Iran Manif - L'Iran dispose d'un réseau d'agents dans les six monarchies pétrolières du Golfe qui lui donne les moyens de "déstabiliser" ces pays en cas de crise, affirme un ancien diplomate iranien en exil dans une interview publiée lundi par le quotidien de Dubaï Gulf News.

Selon Adel Al-Assadi, qui fut consul général de l'Iran à Dubaï avec rang d'ambassadeur avant de faire défection en 2001, les Gardiens de la Révolution ont commencé à bâtir ce réseau de cellules dormantes dès 1979, année de l'avènement de la République islamique.

"L'Iran a une présence clandestine dans les six pays du CCG", le Conseil de Coopération du Golfe (Arabie saoudite, Bahreïn, Emirats arabes unis, Koweït, Oman et Qatar), affirme-t-il, confirmant un sentiment largement répandu dans ces pays.

Plusieurs de ces monarchies gouvernées par des régimes sunnites comptent d'importantes communautés chiites.
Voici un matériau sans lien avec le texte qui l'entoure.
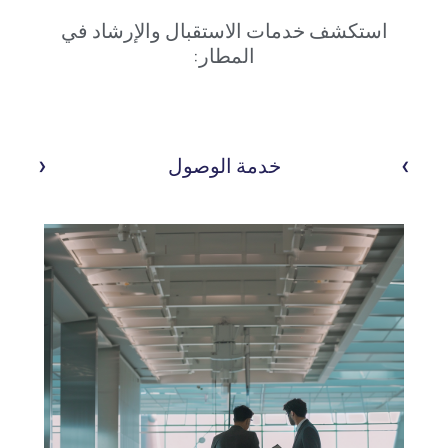
استكشف خدمات الاستقبال والإرشاد في
المطار:
›
‹
خدمة الوصول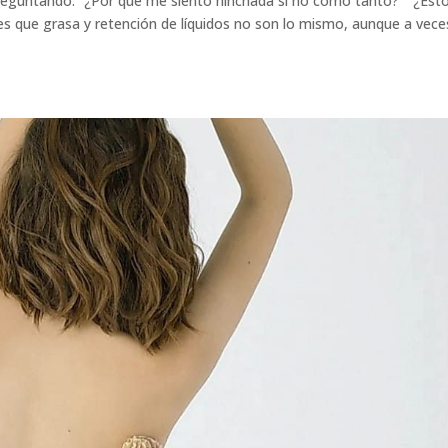
reguntando: “¿Por qué me siento hinchada si no como tanto?” “¿Est
 es que grasa y retención de líquidos no son lo mismo, aunque a vece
Les chiites sont ainsi majoritaires à Bahreïn, siège de la Ve flotte américaine.

D'autres pays, comme les Emirats, comptent une très importante communauté iranienne, essentiellement à Dubaï.

"Je pense que l'Iran a suffisamment de personnes pour déstabiliser les pays du CCG", estime M. Assadi, qui dit toutefois ne pas être en mesure d'avancer des chiffres.

Une épreuve de force oppose actuellement les Etats-Unis et les pays occidentaux à l'Iran à propos du programme nucléaire iranien, que Washington soupçonne d'avoir des fins militaires. Téhéran assure qu'il est purement civil.

Des chefs militaires iraniens ont récemment menacé de fermer le détroit stratégique d'Ormuz, qui sépare Oman de l'Iran et par où transite environ 40% du pétrole mondial, en guise de représailles à une éventuelle attaque contre les installations nucléaires iraniennes.

Mais les pays du CCG craignent aussi que Téhéran active des cellules dormantes dans la région, bien qu'ils se gardent d'évoquer ce risque publiquement.

M. Assadi, qui, selon Gulf News, vit désormais en Suède, où il a obtenu l'asile politique, déclare qu'à l'époque où il était diplomate, l'Iran introduisait ces agents "à travers un pays tiers", qu'il ne nomme pas.

"Je n'ai aucune raison de penser que cette politique a cessé, parce que la pratique consistant à recruter des agents dans le Golfe est profondément enracinée dans la manière dont l'appareil de renseignement opère et est considéré comme un point fort de l'Iran", poursuit-il.